Just when investors were looking at General Electric Co. (NYSE: GE) stock as a good value, the stock got hammered Tuesday morning following the company’s statement that it will take a $6.2 billion after-tax charge in the fourth quarter of 2017. The charge is related to GE Capital’s run-off insurance portfolio, which the company has been winding down.
At the new corporate tax rate of 21%, the after-tax impact of the charge totals $7.5 billion.
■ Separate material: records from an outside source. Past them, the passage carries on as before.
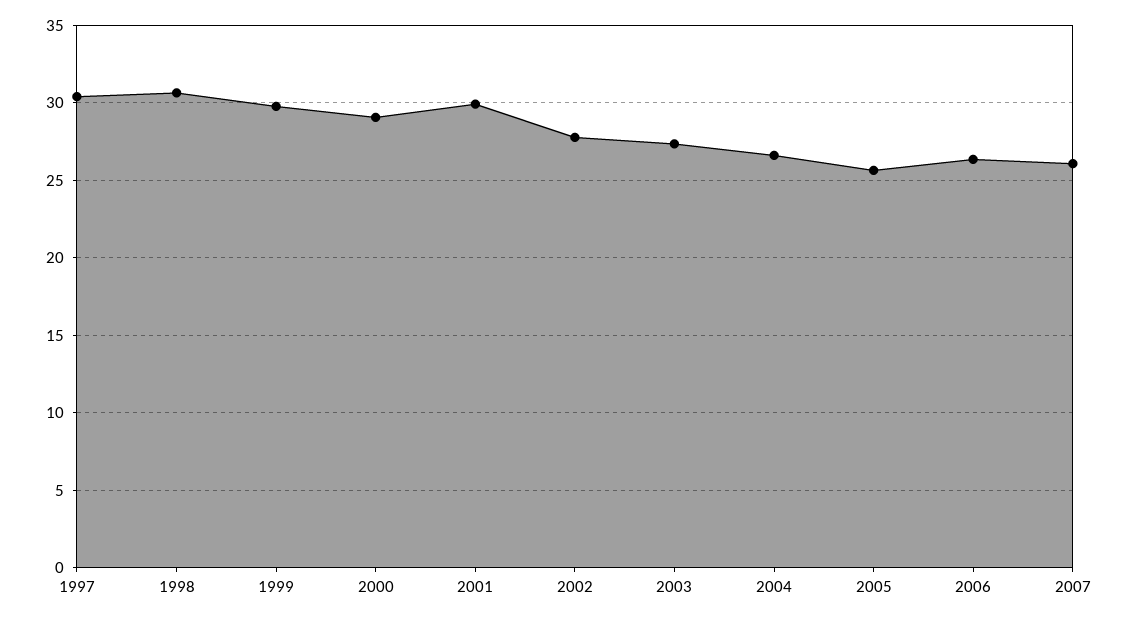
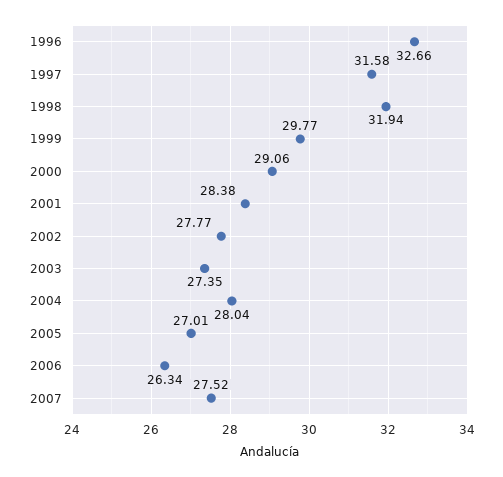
  {
-   "1997": 30.5,
+   "1997": 31.58,
-   "1998": 30.5,
+   "1998": 31.94,
    "1999": 29.77,
    "2000": 29.06,
-   "2001": 30,
+   "2001": 28.38,
    "2002": 27.77,
    "2003": 27.35,
-   "2004": 26.5,
+   "2004": 28.04,
-   "2005": 25.5,
+   "2005": 27.01,
    "2006": 26.34,
-   "2007": 26
+   "2007": 27.52,
+   "1996": 32.66
  }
GE Capital also will make statutory reserve contributions of about $15 billion over the next seven years.
The one-time charge and additional contributions to the reserve come after a review of GE’s insurance reserves, primarily related to long-term care policies written by primary insurance companies and reinsured by GE Capital.
CEO John Flannery said:
The required contributions to the statutory reserve will be made by GE Capital, which has sufficient liquidity to do so. We have been taking ongoing actions to make GE Capital smaller and more focused while maintaining its key capabilities to support financing for GE Industrial products. These actions will also help restore GE Capital ratios to appropriate levels.
GE said in October that it would stop taking dividends from GE Capital while the insurance review was in progress. The company said at the time that it expected a charge of more than $3 billion, about the amount it would have been paid if it had taken its dividends for the second half of the year. GE confirmed Tuesday that it has suspended paying the GE Capital dividend for the “foreseeable future.”
Flannery was clearly frustrated:
At a time when we are moving forward as a company, a charge of this magnitude from a legacy insurance portfolio in run-off for more than a decade is deeply disappointing.
As of last Friday’s close, GE stock had added 7.5% in the first two weeks of the new year. Shares traded down about 4.2% in Tuesday’s premarket session, at $17.98 in a 52-week range of $17.25 to $31.45. The 12-month consensus price target on the stock is $21.92.